Let $(\Omega, \mathcal{F}, P)$ denote a probability space. Let $X: (\Omega, \mathcal{F}) \to (\mathbb{R}^n, \mathcal{B}^n)$ and $Y: (\Omega, \mathcal{F}) \to (\Psi, \mathcal{G})$ denote two random variables, where $\mathcal{B}^n$ denotes the Borel sets over $\mathbb{R}^n$ and $(\Psi, \mathcal{G})$ is a measurable space. Assume that $\mathbb{E}\left(|X|\right)< \infty$. Suppose there exists a measurable function $g:(\Psi, \mathcal{G}) \to (\mathbb{R}^m, \mathcal{B}^m)$ such that
$$ \mathbb{E}\left(X|Y\right) = \mathbb{E}\left(X|g(Y)\right) $$ almost surely.

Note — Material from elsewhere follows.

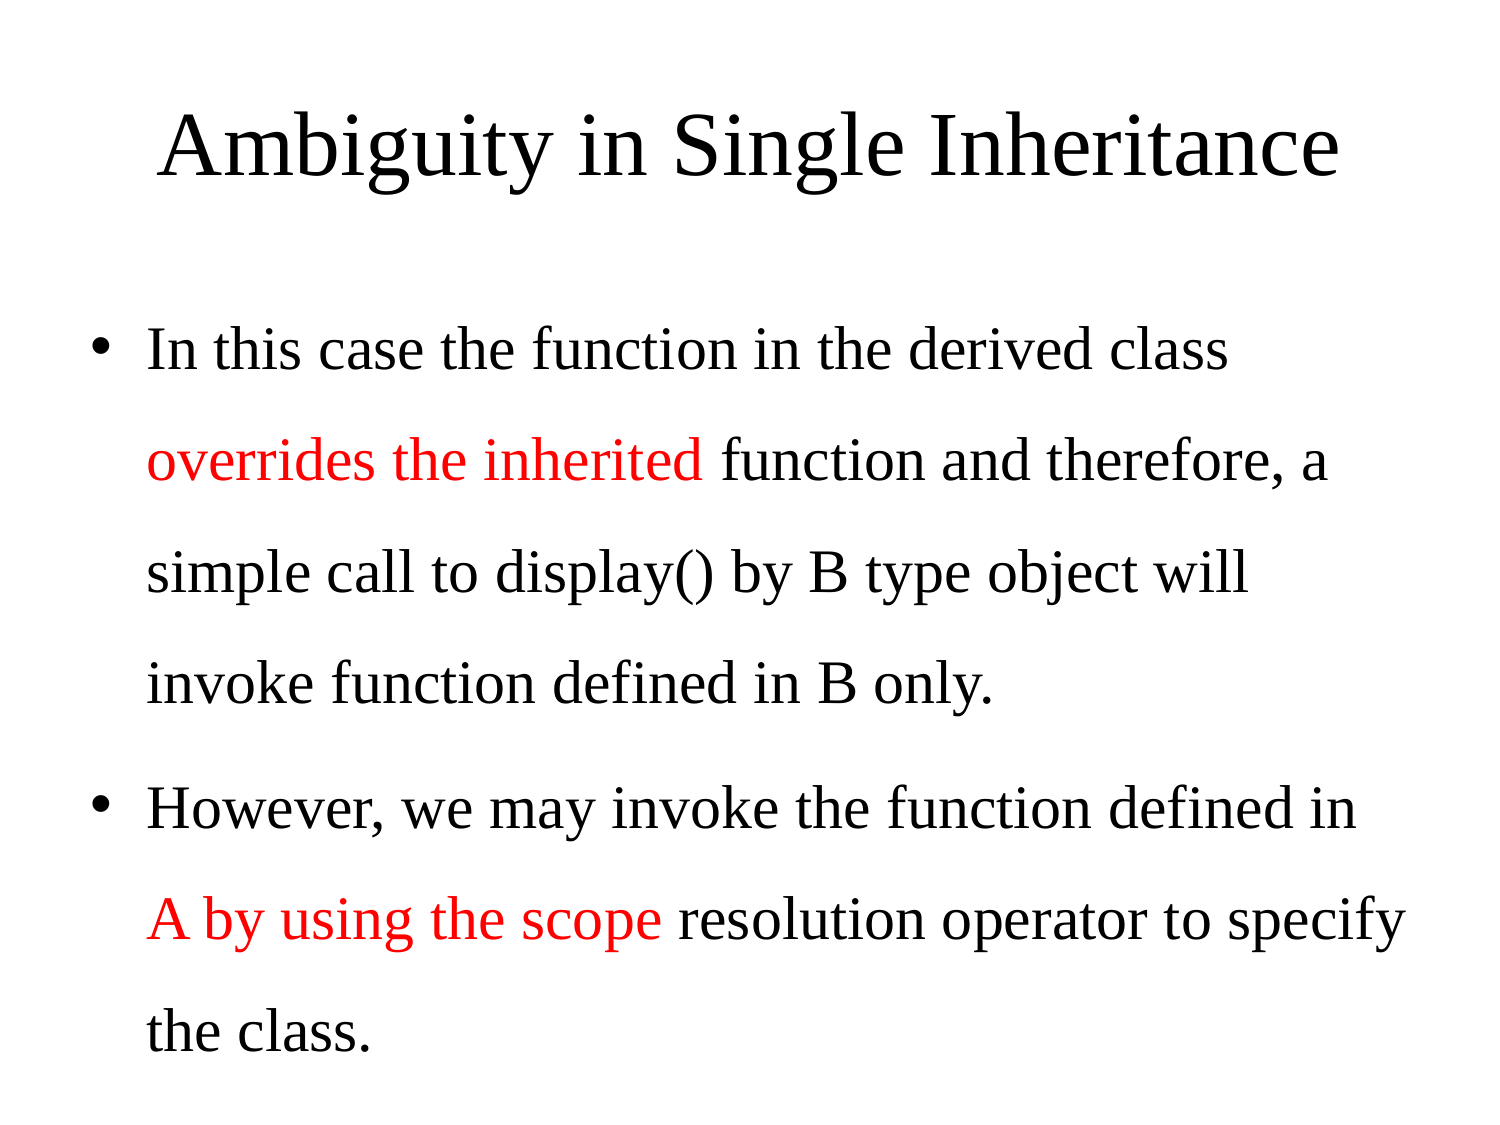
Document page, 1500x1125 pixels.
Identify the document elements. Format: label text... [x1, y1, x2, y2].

list In this case the function in the derived class overrides the inherited function and therefore, a simple call to display() by B type object will invoke function defined in B only. However, we may invoke the function defined in A by using the scope resolution operator to specify the class. [75, 262, 1425, 1075]
title Ambiguity in Single Inheritance [75, 45, 1425, 233]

Show that for any measurable function $h: (\Psi, \mathcal{G}) \to (\mathbb{R}^k, \mathcal{B}^k)$ we have $$ \mathbb{E}\left(X|g(Y)\right) = \mathbb{E}\left(X|g(Y),h(Y)\right) $$ almost surely.
$\textbf{My attempt}$:
Using the Tower Property, we have
\begin{align} \mathbb{E}(X|g(Y),h(Y)) &= \mathbb{E}(\mathbb{E}(X|g(Y),h(Y),Y)|g(Y),h(Y)) \\ &= \mathbb{E}(\mathbb{E}(X|Y)|g(Y),h(Y)) \\ &= \mathbb{E}(\mathbb{E}(X|g(Y))|g(Y),h(Y)) \\ &= \mathbb{E}(X|g(Y)) \end{align}